Anrakuto – Hikaru Suzuki


Anrakuto tells a real story between a broken Japanese family and an illegal immigrant from South Korea. They find a new balance in their relationship, and together they form an offbeat new family.


Synopsis of Anrakuto

A girl’s family is a typical example of Japan’s no-relationship society (muen shakai). Although they have a home, they rarely go back to live in it nor see each other. One day, Hiroshi, an illegal immigrant from South Korea, shows up and falls in love with the girl’s mother. The man then lives in their house and has nothing to do. He is unable to work outside due to his special status, and Hiroshi is even a fake name. But strangely enough, the girl’s families gradually return home after Hiroshi’s appearance. They find a new balance in their relationship, and together they form an offbeat new family.

Hiroshi especially enjoys looking out at the sea and his hometown on the other side.
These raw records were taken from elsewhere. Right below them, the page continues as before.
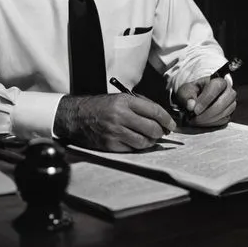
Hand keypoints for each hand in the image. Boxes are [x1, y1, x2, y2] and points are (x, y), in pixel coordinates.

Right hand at [54, 94, 175, 151]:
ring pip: (144, 142)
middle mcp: (120, 116)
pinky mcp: (110, 145)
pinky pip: (132, 149)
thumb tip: (160, 117)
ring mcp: (115, 132)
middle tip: (162, 132)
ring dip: (150, 141)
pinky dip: (137, 146)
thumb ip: (140, 105)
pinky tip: (135, 141)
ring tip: (149, 137)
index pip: (154, 111)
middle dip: (161, 132)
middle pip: (152, 128)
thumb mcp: (119, 98)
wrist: (76, 116)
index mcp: (124, 101)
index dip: (166, 119)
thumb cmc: (100, 107)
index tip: (171, 124)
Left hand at [175, 76, 236, 126]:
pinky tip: (201, 122)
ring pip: (224, 113)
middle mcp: (228, 91)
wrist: (195, 98)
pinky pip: (223, 120)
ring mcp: (231, 103)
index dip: (206, 100)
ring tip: (195, 121)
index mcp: (218, 80)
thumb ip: (186, 97)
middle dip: (207, 113)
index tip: (195, 110)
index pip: (216, 88)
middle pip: (222, 102)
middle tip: (194, 118)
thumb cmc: (192, 92)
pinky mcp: (229, 113)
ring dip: (208, 119)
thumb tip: (191, 106)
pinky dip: (211, 123)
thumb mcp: (185, 91)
Will he be able to return to South Korea one day?

Anrakuto is an innovative experimental and docufiction film which combines both documentary and fictional material to tell a real story.


36 minutes | English subtitles | HD (1920×1080)
Japan, Korea | 2011
Director/Producer: Hikaru Suzuki

Awards & Film Festivals

1. Winner of Grand Prize, 2012 Cine Drive
2. Official Selection, 2015 Yebisu International Festival for Art & Alternative Visions
3. Official Selection, Tama New Wave ‘Un Certain Regard’, 2011 Tama Cinema Forum

Highlight Endorsement

“Through a slow pace of narrative disclosure, this unusual story emerges and is not only psychologically intriguing, but encourages us to consider what a ‘family unit’ can mean, and how there is, perhaps, no such thing as a normal family.”
Tokyo Photographic Museum

“Suzuki’s style is to shoot the facts of truth with a free and daring documentary manner, including reenactment forms, as if it was a fiction. “Anrakuto” is one of the most successful works that should be called a masterpiece. I can’t forget the surprise when I watched this at first time. Is this a true story? I inquired Suzuki-kun unintentionally. Of course it was really true. But this surprise is not solely due to the power of fact. Hikaru Suzuki’s line of sight is amplifying the power of fictional documents.”
Atsushi Sasaki, Film Critic

Reasons for Recommendation

1. The film intertwines very intimate voice of the girl talking about her family, a point of view from outside actors, and director Hikaru’s personal feeling about an offbeat family into the narrative linear time.
2. The director Hikaru utilizes the cinéma vérité (truthful cinema) technique by interacting with the girl to reveal the truth.
3. Anrakuto allows audience to watch an artistic approach between film and contemporary art.